Market news
17.03.2022, 06:57

NZD/USD holds steady near weekly high, just below mid-0.6800s amid softer USD

  • NZD/USD reversed softer NZ GDP-led early downtick and climbed to a fresh weekly high.
  • The risk-on mood undermined the safe-haven USD and benefitted the perceived riskier kiwi.
  • The Fed’s hawkish outlook should limit losses for the buck and cap the upside for the major.

The NZD/USD pair traded with a mild positive bias heading into the European session and was last seen hovering near the weekly high, just below mid-0.6800s.

The pair edged lower during the early part of the trading on Thursday after Statistics New Zealand announced that the economy expanded by 3.0% in Q4 2021 as against 3.2% expected. This, however, marked strong rebound from the 3.6% contraction reported in the previous quarter. Apart from this, modest US dollar weakness assisted the NZD/USD to attract some dip-buying around the 0.6820 region.

Investors remain optimistic about the possibility of a diplomatic solution to end the war in Ukraine. In fact, Russian Foreign Minister Sergey Lavrov said that there were hopes for compromises and some formulations of agreements with Ukraine are close to being agreed. This underpinned the risk sentiment, which continued weighing on the safe-haven buck and benefitted the perceived riskier kiwi.

Apart from this, retreating US Treasury bond yields turned out to be another factor that kept the USD bulls on the defensive. That said, the fact that the Fed on Wednesday hinted to adopt a more aggressive policy response to combat high inflation should act as a tailwind for the buck. The so-called dot plot indicated that the Fed could raise interest rates at all the six remaining meetings in 2022.

This, in turn, held back traders from placing aggressive bullish bets around the NZD/USD pair and kept a lid on any further gains, at least for the time being. Nevertheless, the major, so far, has managed to maintain its bid tone for the third successive day and remains at the mercy of the USD price dynamics. Traders now look forward to the US macro releases for some short-term opportunities.
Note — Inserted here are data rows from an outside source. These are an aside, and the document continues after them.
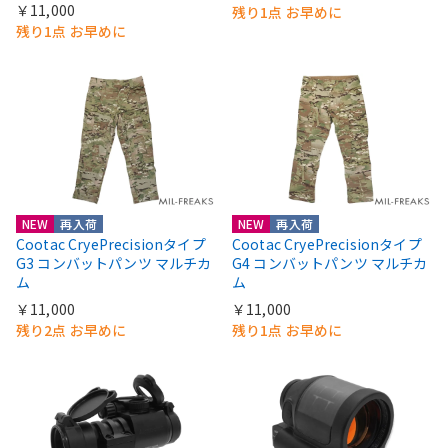
￥11,000
残り1点 お早めに
残り1点 お早めに
NEW
再入荷
NEW
再入荷
Cootac CryePrecisionタイプ
Cootac CryePrecisionタイプ
G3 コンバットパンツ マルチカ
G4 コンバットパンツ マルチカ
ム
ム
￥11,000
￥11,000
残り2点 お早めに
残り1点 お早めに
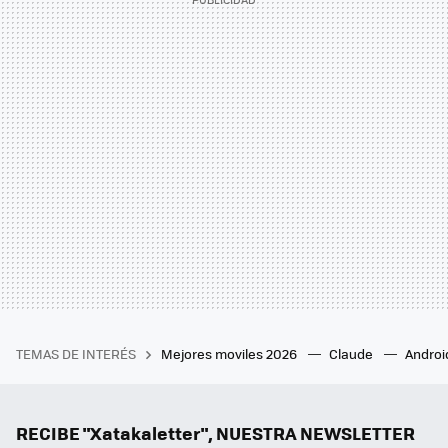
TEMAS DE INTERÉS
Mejores moviles 2026
Claude
Androi
RECIBE "Xatakaletter", NUESTRA NEWSLETTER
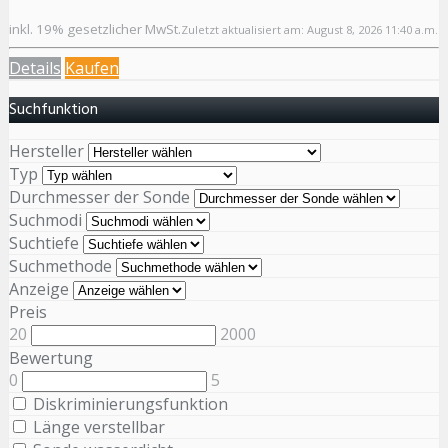
inkl. 19% gesetzlicher MwSt.
Zuletzt aktualisiert am: August 8, 2026 11:40 a.m.
Details
Kaufen
Suchfunktion
Hersteller
Typ
Durchmesser der Sonde
Suchmodi
Suchtiefe
Suchmethode
Anzeige
Preis
20
2000
Bewertung
0
5
Diskriminierungsfunktion
Länge verstellbar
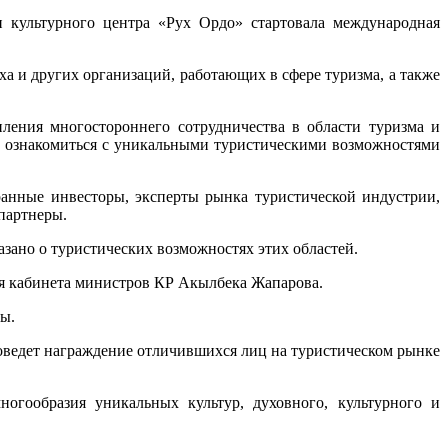
и культурного центра «Рух Ордо» стартовала международная
а и других организаций, работающих в сфере туризма, а также
ления многостороннего сотрудничества в области туризма и
, ознакомиться с уникальными туристическими возможностями
ранные инвесторы, эксперты рынка туристической индустрии,
партнеры.
азано о туристических возможностях этих областей.
ля кабинета министров КР Акылбека Жапарова.
ды.
оведет награждение отличившихся лиц на туристическом рынке
огообразия уникальных культур, духовного, культурного и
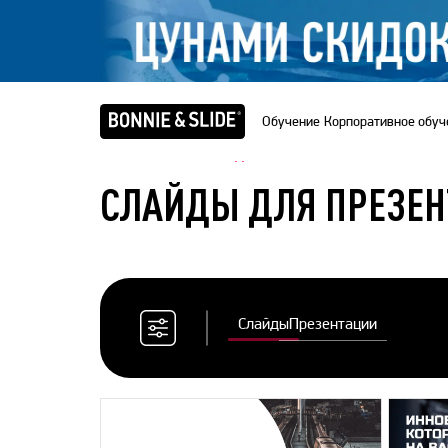
Обучение
Корпоративное обуч
Главная
/
Банк слайдов
СЛАЙДЫ ДЛЯ ПРЕЗЕ
Слайды
Презентации
Сбросить
все
фильтры
Цветовая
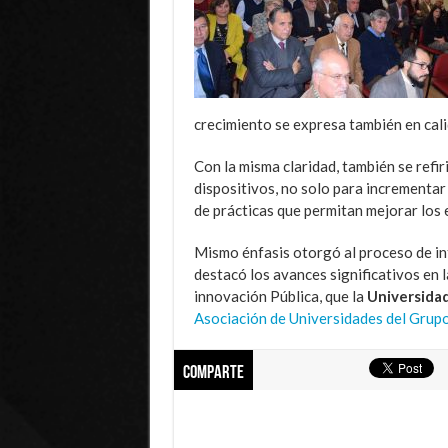
crecimiento se expresa también en cali
Con la misma claridad, también se refir
dispositivos, no solo para incrementar
de prácticas que permitan mejorar los
Mismo énfasis otorgó al proceso de in
destacó los avances significativos en 
innovación Pública, que la
Universida
Asociación de Universidades del Gru
Comparte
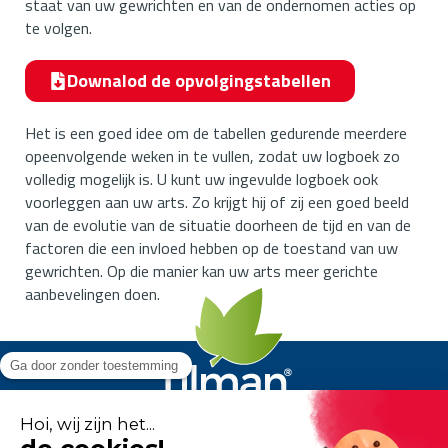
staat van uw gewrichten en van de ondernomen acties op
te volgen.
Downalod de opvolgingstabellen
Het is een goed idee om de tabellen gedurende meerdere
opeenvolgende weken in te vullen, zodat uw logboek zo
volledig mogelijk is. U kunt uw ingevulde logboek ook
voorleggen aan uw arts. Zo krijgt hij of zij een goed beeld
van de evolutie van de situatie doorheen de tijd en van de
factoren die een invloed hebben op de toestand van uw
gewrichten. Op die manier kan uw arts meer gerichte
aanbevelingen doen.
Flexofytol
est un produit du
laboratoire Tilman
.
Tous droits réservés. © 2026 Tilman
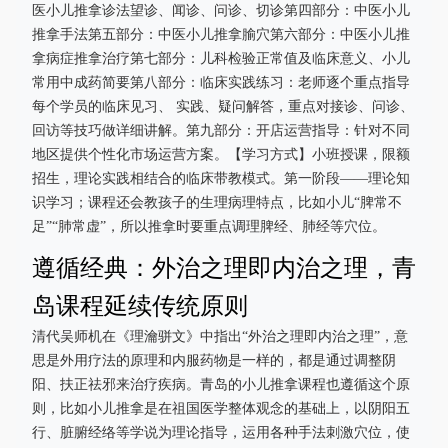
医小儿推拿诊法望诊、闻诊、问诊、切诊第四部分：中医小儿
推拿手法第五部分：中医小儿推拿腧穴第六部分：中医小儿推
拿病症推拿治疗第七部分：儿科检验正常值及临床意义、小儿
常用中成药简要第八部分：临床实践练习：老师逐个重点指导
每个学员的临床见习、 实践、疑问解答，重点对接诊、问诊、
回访等技巧做详细讲解。第九部分：开店运营指导：针对不同
地区提供个性化市场运营方案。【学习方式】小班授课，限额
招生，理论实践相结合的临床带教模式。第一阶段——理论知
识学习；课程还会教孩子的生理病理特点，比如小儿“脾常不
足”“肺常虚”，所以推拿时要重点调理脾经、肺经等穴位。
遵循经典：外治之理即内治之理，青
岛课程延续传统原则
清代吴师机在《理瀹骈文》中指出“外治之理即内治之理”，意
思是外用疗法的原理和内服药物是一样的，都是通过调整阴
阳、扶正祛邪来治疗疾病。青岛的小儿推拿课程也遵循这个原
则，比如小儿推拿是在祖国医学整体观念的基础上，以阴阳五
行、脏腑经络等学说为理论指导，运用各种手法刺激穴位，使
Thursday's US economic docket features the Philly Fed Manufacturing Index, the usual Weekly Initial Jobless Claims and Industrial Production data, due later during the early North American session. Apart from this, fresh development surrounding the Russia-Ukraine saga will drive the broader market risk sentiment and influence the USD price dynamics, providing some impetus to the NZD/USD pair.